L’année dernière, la famille de Mathilda a découvert qu’elle avait une tumeur à la glande surrénale et qu’elle aurait besoin d’une intervention chirurgicale.

« J’ai dit : « Malheureusement, nous en avons trouvé un qui doit être retiré » et elle l’a en quelque sorte pris dans la foulée, comme une championne », a-t-elle déclaré. « C’était vraiment, vraiment une petite personne courageuse. »

La question était alors de savoir s’il fallait faire une surrénalectomie complète ou partielle.

« Si vous attrapez les tumeurs alors qu’elles sont petites, vous pouvez retirer uniquement la tumeur et non la totalité de la glande surrénale », a déclaré le Dr John-Paul Capolicchio, qui a pratiqué l’opération.

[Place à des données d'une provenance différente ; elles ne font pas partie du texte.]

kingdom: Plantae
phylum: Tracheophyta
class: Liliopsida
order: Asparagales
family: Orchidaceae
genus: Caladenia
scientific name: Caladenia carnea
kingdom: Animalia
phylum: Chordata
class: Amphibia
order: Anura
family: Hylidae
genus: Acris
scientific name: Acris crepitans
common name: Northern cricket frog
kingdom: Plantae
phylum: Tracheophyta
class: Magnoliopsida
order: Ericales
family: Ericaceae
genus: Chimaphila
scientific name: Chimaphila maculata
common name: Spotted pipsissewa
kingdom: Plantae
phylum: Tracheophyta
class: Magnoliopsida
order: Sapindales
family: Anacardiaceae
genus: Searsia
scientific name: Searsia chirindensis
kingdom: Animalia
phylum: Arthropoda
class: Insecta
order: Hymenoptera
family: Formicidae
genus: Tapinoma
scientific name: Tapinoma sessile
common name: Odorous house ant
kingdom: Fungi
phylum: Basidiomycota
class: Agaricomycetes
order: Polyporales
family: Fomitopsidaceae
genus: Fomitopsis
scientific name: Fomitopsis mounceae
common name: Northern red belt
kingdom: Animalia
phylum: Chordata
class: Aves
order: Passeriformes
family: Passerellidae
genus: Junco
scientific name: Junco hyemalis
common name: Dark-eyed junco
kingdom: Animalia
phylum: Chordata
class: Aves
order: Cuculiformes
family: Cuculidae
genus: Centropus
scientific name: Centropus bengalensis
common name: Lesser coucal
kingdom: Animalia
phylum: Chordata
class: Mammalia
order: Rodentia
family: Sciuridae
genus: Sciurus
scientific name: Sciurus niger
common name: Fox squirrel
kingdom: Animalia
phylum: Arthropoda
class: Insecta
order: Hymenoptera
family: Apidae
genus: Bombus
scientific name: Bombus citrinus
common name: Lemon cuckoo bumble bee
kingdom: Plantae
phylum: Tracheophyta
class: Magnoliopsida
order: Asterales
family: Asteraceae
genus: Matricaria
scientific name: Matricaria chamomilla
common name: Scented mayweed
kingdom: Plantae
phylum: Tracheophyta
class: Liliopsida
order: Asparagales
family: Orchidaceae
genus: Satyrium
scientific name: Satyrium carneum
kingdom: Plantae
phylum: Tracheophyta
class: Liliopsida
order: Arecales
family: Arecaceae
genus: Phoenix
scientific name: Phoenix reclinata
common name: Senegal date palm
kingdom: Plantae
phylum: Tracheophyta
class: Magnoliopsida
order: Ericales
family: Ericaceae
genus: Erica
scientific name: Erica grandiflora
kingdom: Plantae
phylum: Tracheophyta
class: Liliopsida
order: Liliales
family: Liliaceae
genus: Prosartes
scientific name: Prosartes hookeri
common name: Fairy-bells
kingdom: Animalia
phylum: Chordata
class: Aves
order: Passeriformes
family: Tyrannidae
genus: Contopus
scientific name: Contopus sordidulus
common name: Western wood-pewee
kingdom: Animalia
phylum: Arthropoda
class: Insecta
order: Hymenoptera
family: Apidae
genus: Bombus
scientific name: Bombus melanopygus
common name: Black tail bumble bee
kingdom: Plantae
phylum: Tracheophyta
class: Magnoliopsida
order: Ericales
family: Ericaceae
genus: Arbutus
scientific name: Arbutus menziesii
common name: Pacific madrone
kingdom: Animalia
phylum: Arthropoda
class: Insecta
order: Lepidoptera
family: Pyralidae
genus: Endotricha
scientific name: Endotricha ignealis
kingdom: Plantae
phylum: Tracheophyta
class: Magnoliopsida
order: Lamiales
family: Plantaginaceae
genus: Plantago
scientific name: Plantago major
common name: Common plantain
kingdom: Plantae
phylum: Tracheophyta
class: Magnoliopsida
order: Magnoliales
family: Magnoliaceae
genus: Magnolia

Il s’agit d’une procédure très rarement pratiquée au Canada et qui nécessite une équipe d’experts spécialisés.

« En touchant la tumeur, elle libère les hormones qui provoquent l’hypertension artérielle », explique-t-il. « Nous sommes conscients que si nous pensons que les choses deviennent trop risquées, nous reviendrons à l’option standard (qui consiste à retirer complètement la glande surrénale.) »

Bien que la famille affirme qu’elle était prête à ce que Mathilda ait besoin d’une intervention chirurgicale, il est vrai qu’il a été difficile de naviguer dans le réseau de soins de santé et de gérer les détails de l’état de Mathilda, y compris le fait de voyager depuis Carleton Place, en Ontario. à Montréal, Qué. pour l’opération.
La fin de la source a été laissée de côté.